LR and LDA show almost same performance in terms of four evaluation measures although LR is known to be generally preferable to LDA (Kurt *et al*., 2008; Press and Wilson, 1978). Compared to LR and LDA, CART is better in training sets, but worse in test sets. CART is known to be sensitive to data because the structure of tree varies depending on data. This can be also interpreted that CART does not reflect features individually well because features are used for only constructing splitting rules, but not directly for computing individual’s risk. As a result, it is natural that the performance in the case of test set is worse than one in the case of training set.
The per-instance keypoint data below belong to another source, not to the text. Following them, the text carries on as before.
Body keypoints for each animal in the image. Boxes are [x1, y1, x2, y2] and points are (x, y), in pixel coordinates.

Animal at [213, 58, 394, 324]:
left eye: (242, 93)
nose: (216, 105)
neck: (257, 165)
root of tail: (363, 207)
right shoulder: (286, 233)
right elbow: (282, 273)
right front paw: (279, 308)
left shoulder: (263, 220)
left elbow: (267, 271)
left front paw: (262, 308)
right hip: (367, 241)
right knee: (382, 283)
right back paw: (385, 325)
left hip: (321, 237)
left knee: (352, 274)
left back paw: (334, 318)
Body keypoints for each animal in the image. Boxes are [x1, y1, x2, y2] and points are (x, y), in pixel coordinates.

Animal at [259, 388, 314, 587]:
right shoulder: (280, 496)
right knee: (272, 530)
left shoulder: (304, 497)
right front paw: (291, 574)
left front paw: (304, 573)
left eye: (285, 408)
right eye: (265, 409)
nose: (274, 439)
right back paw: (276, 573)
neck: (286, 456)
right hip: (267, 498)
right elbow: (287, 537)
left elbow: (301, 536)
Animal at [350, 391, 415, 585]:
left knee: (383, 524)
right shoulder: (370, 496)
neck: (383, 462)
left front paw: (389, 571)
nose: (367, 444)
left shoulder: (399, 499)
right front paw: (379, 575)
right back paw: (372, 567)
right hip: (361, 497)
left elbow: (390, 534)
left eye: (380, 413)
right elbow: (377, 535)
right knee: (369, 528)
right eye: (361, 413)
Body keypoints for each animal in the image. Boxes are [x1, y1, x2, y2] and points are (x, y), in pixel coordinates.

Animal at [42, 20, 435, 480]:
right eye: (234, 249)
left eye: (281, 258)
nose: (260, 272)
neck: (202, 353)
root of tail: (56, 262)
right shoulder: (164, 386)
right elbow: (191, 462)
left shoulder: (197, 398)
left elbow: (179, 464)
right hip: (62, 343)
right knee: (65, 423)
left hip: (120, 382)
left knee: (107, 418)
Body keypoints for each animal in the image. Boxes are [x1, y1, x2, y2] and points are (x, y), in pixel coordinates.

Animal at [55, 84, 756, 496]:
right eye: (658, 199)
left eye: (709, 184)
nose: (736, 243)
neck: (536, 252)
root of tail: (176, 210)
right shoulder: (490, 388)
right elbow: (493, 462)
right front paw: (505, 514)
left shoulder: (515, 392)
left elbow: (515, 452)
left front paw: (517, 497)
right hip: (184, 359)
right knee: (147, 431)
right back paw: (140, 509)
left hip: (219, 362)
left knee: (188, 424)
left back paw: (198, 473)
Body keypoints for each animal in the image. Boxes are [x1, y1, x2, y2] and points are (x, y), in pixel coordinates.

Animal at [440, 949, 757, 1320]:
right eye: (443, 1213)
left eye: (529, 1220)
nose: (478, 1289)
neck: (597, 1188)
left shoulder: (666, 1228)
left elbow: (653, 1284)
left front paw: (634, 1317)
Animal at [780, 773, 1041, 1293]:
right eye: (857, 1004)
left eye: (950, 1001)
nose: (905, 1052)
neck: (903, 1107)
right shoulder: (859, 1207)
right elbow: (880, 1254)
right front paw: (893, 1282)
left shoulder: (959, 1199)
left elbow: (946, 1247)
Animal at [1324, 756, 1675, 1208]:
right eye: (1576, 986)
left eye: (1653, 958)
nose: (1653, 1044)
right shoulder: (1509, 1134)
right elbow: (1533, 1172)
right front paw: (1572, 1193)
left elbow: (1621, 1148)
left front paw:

Besides, the predictive performance values are relatively lower than those predicted previously in the case of hypertension onset (Echouffo-Tcheugui *et al*., 2013). It seems because hypertension complications has more complex mechanism and it is more difficult to predict. Besides Srinivas *et al*. (2010) showed better performance to predict the risk of cardiovascular disease with more detailed medical data, but our research has the limitation of screening test data drawn from biyearly health check-ups.2

## 5.CONCLUSION

This paper analyzed the risk of hypertension complications in Korea for the first time using the national healthcare database. For predicting the risk of hypertension complications, we used three methods: LR, LCA, and CART. These methods show relatively low performances due to the limitation of screening test data and complex mechanism of hypertension complications. The result shows that all three methods perform equally well, but the LR performs marginally better than the other two.3

Whereas past studies on Korean’s hypertension are usually limited to some specific groups, our study considers broader variables and observations. Furthermore, compared to the studies in other countries, our data set provides definitely a large number of observations, thus offering more reliable results which may be extended to other chronic diseases and their complications.